TASK PROMPT>
Reproduce, verbatim, the lines of the entries from the line containing "NOUS CONTACTER POUR UN DEVIS" up to and including the line containing "synonymes d’un style".

[Data extracted from a collection]
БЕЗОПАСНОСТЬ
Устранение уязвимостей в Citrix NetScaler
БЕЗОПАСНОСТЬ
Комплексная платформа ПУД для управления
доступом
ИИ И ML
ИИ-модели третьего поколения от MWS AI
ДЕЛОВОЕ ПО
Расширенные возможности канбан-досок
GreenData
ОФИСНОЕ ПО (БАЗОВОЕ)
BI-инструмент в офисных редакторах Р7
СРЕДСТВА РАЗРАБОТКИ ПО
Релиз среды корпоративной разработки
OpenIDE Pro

...

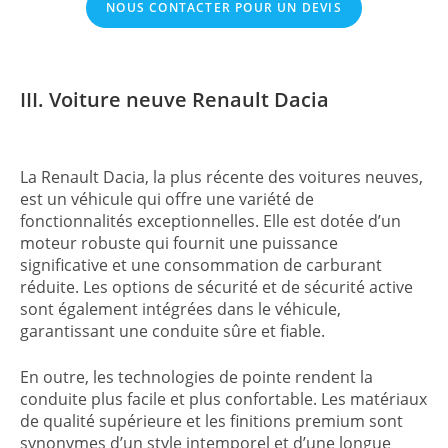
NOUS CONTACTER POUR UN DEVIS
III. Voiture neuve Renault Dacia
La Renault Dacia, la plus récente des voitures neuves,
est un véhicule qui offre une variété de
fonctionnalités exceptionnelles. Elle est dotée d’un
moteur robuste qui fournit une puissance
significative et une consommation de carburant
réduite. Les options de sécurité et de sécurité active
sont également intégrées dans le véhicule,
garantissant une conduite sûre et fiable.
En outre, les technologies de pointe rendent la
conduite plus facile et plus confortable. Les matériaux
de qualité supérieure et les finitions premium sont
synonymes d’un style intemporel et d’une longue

EXPECTED OUTPUT>
NOUS CONTACTER POUR UN DEVIS
III. Voiture neuve Renault Dacia
La Renault Dacia, la plus récente des voitures neuves,
est un véhicule qui offre une variété de
fonctionnalités exceptionnelles. Elle est dotée d’un
moteur robuste qui fournit une puissance
significative et une consommation de carburant
réduite. Les options de sécurité et de sécurité active
sont également intégrées dans le véhicule,
garantissant une conduite sûre et fiable.
En outre, les technologies de pointe rendent la
conduite plus facile et plus confortable. Les matériaux
de qualité supérieure et les finitions premium sont
synonymes d’un style intemporel et d’une longue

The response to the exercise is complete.